Thursday, January 9, 2025

"God is Wonderful in His Saints!"

Source: www.standrewsgreekorthodoxcathedral.co.uk

 Dear Parish Faithful,

"God is wonderful in His saints, the God of Israel!"

Ps. 68:36

I hope that everyone - or nearly everyone - has picked up the new ecclessiastical/church calendar for 2025. If not, there are about 20 copies left in the church hall. Remember to pick one up on Sunday! Such a calendar, in contrast to our "secular" calendar, is probably something new for our inquirers, catechumens and neophytes. My intention is still to spend some time describing the structure of the calendar in an upcoming post-Liturgy discussion. 

For the moment, I can say that the church calendar gives us the opportunity to structure our own domestic lives around the rhythms of the Church - scriptural readings, festal commemorations, fasting days, etc. And this is clearly a different rythym, with even a different perception of time, that allows for the sanctification of time and not simply its fleeting character, as day after day fades into oblivion. Time is Kingdom-directed, which is why we begin every celebration of the Divine Liturgy with this wonderful exclamation: "Blessed is the Kingdom of the Father, and of the Son, and of the Holy Spirit!" Perhaps the church calendar grants us some perception of our Kingdom-directed lives.


For the moment, as I look over the calendar, what immediately strikes me about January is the endless flow of days on which we commemorate some of the great and most well-known saints of the Church. We have already commemorated St. Basil the Great (1/1); St. Seraphim of Sarov (1/2); Ven. Genevieve of Paris (1/3; and Amma Syncletica (1/5); all as a kind of build-up to the Great Feast of Theophany (1/6). And to follow, allow me to mention a few more of the most notable holy men and women of the Church commemorated in January: St. Gregory of Nyssa (1/10); St. Nina of Georgia, Equal-to-the-Apostles (1/14); Ven. Godbearing Anthony the Great (1/17); St. Maximus the Confessor (1/21); St. Gregory the Theologian (1/25); and Ven. Ephraim and Isaac of Syria (1/28). Quite an impressive month of "holy" (the actual word behind our word "saint") men and women who chose the Kingdom of God over any other possible choice. Time itself allows us the opportunity to become aware of and connected with these great figures - our friends from the past who are now present to us an intercessors.

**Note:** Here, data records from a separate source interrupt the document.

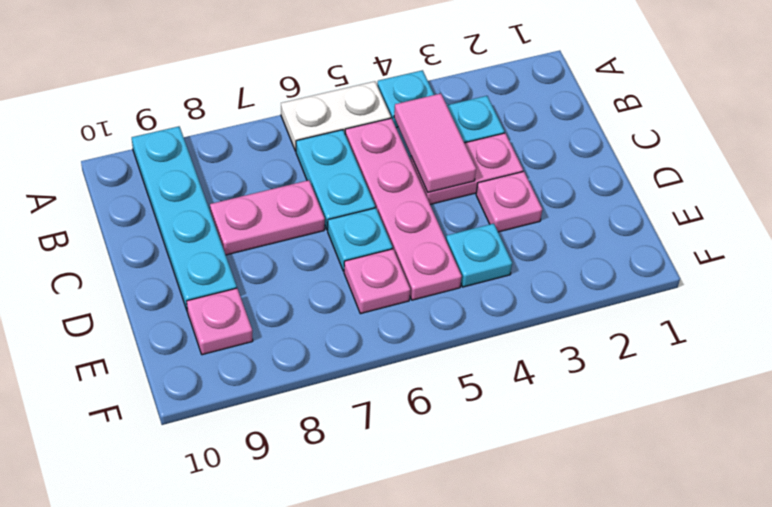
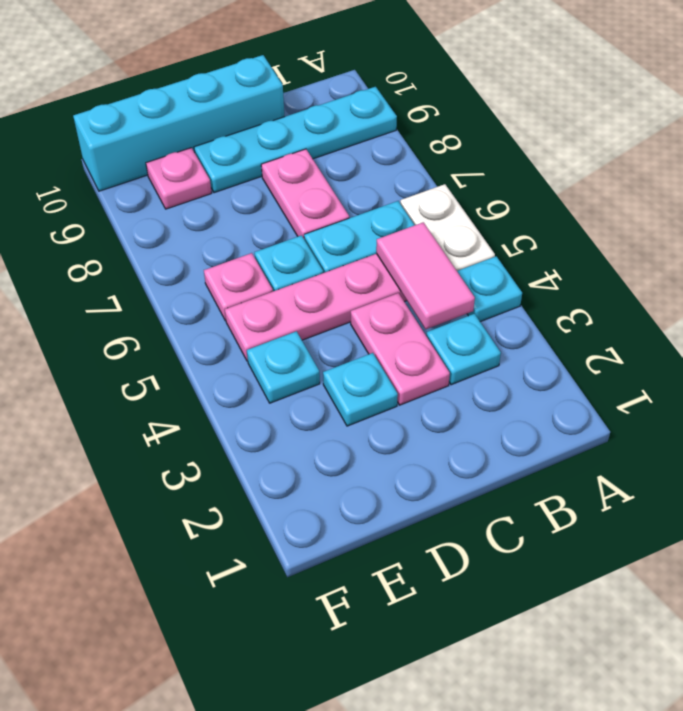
pink 1x2 tile [394,94,476,192] -> pink 1x2 tile turned to [376,222,475,329]
none -> cyan 1x4 brick [73,55,285,191]
pink 1x1 plate [476,171,542,232] -> cyan 1x1 plate [323,353,398,426]

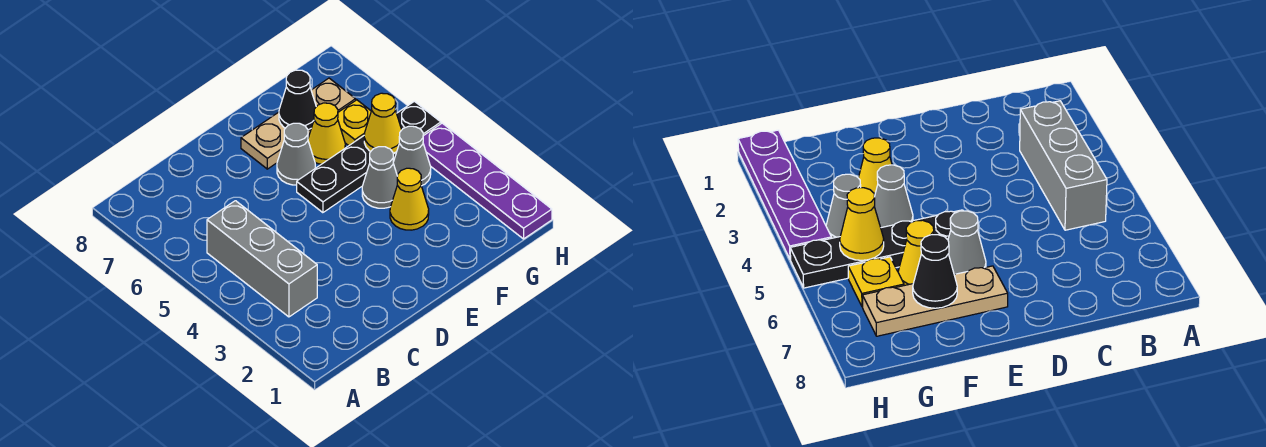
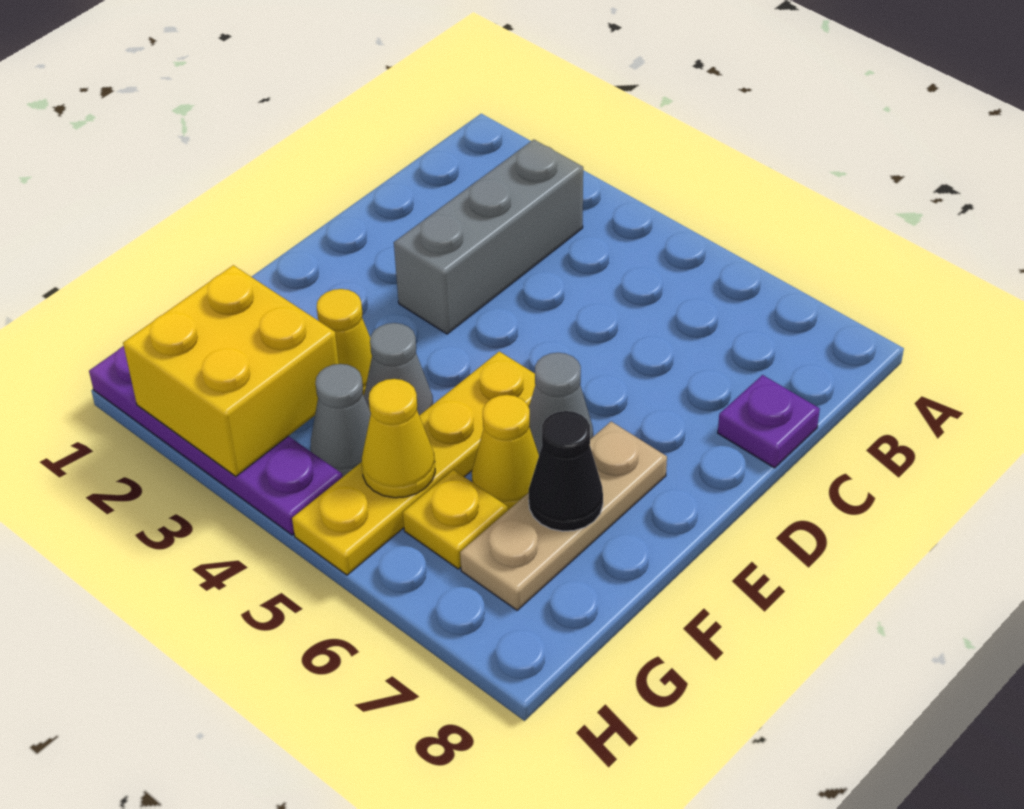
grey 1x3 brick [207,201,317,317] -> grey 1x3 brick turned to [394,140,583,334]
none -> purple 1x1 plate [718,375,820,468]
black 1x4 plate [297,101,441,213] -> yellow 1x4 plate [292,351,535,575]
none -> yellow 2x2 brick [123,265,339,476]

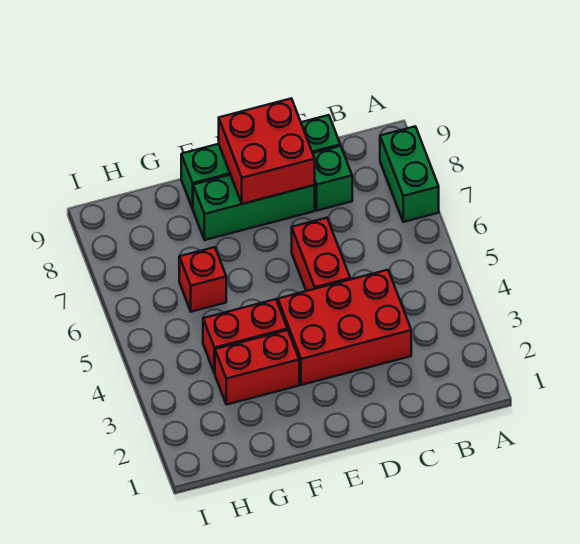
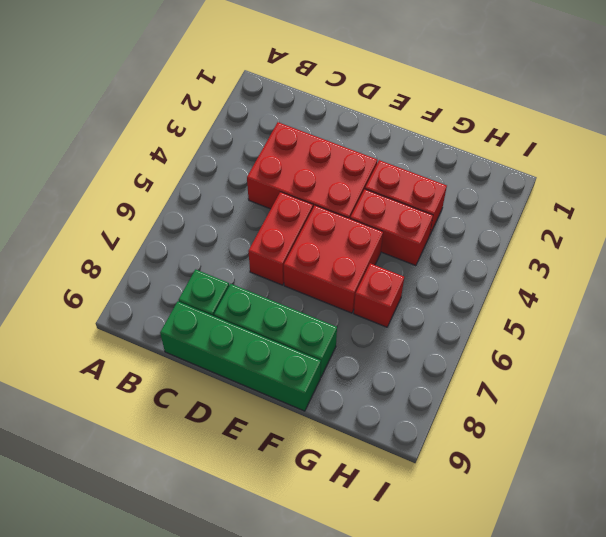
green 1x2 brick [380,126,439,222] -> none
red 2x2 brick [219,98,315,204] -> red 2x2 brick moved to [284,205,383,313]

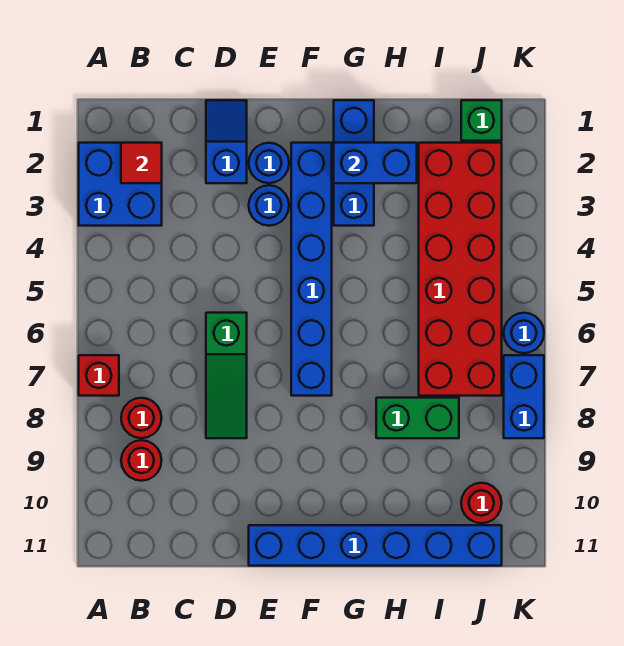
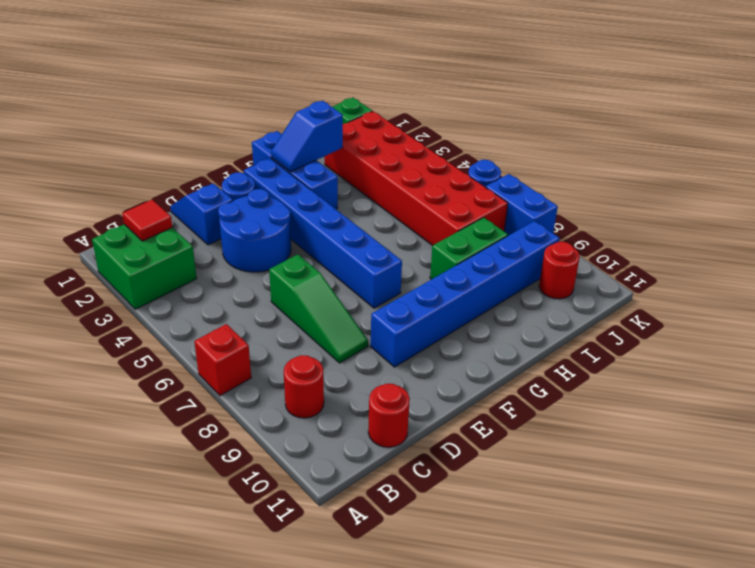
blue 2x2 brick [79,143,162,226] -> green 2x2 brick [92,224,197,309]
red 1x1 round brick [121,398,162,438] -> red 1x1 round brick moved to [368,384,410,447]
blue 1x1 round brick [249,185,289,226] -> blue 2x2 round brick [218,189,291,272]
blue 1x6 brick [249,525,502,566] -> blue 1x6 brick moved to [371,221,560,367]
blue 1x2 brick [334,143,417,183] -> blue 1x2 slope [271,101,343,172]

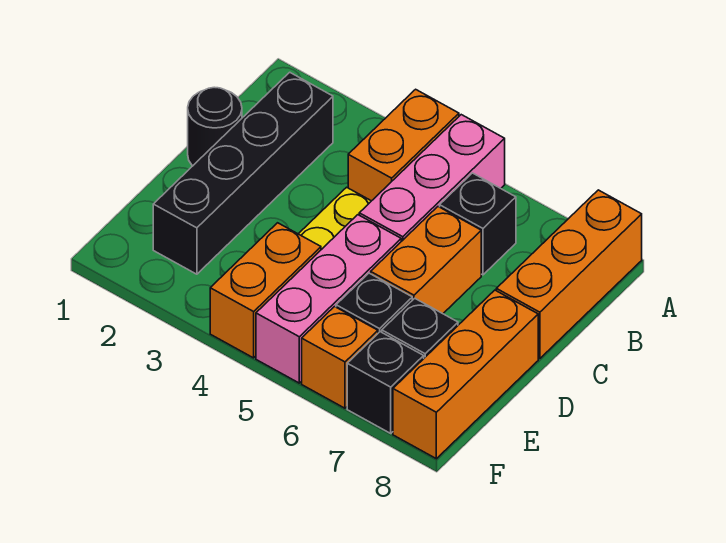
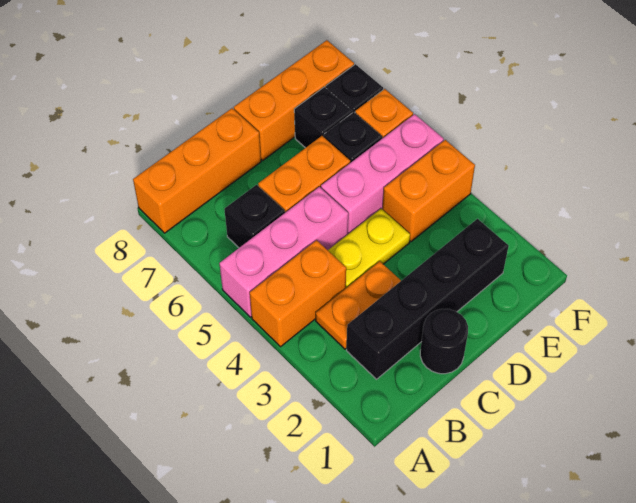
none -> orange 1x2 plate [316,261,401,349]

All of the saints, therefore, intercede before the throne of God on our behalf. They are with us and not cut off from us by death. Rather, they are now more alive than ever and being “in Christ” are present wherever Christ is present. The earthly lives of the saints become sources of inspiration and models of emulation for us, teaching by examples of faith, hope and love; of long-suffering, perseverance and patience; of lives steeped in prayer, almsgiving and fasting. They do not discourage us because they attained what may seem unattainable to us; but rather they encourage us to struggle to overcome our weaknesses as men and women who did precisely that in their own lives. They were not born saints or privileged from birth. They became saints by co-operating with the grace of God. We, in turn, simply need to become what we already are: saints of God through Baptism and Chrismation and membership in the Church!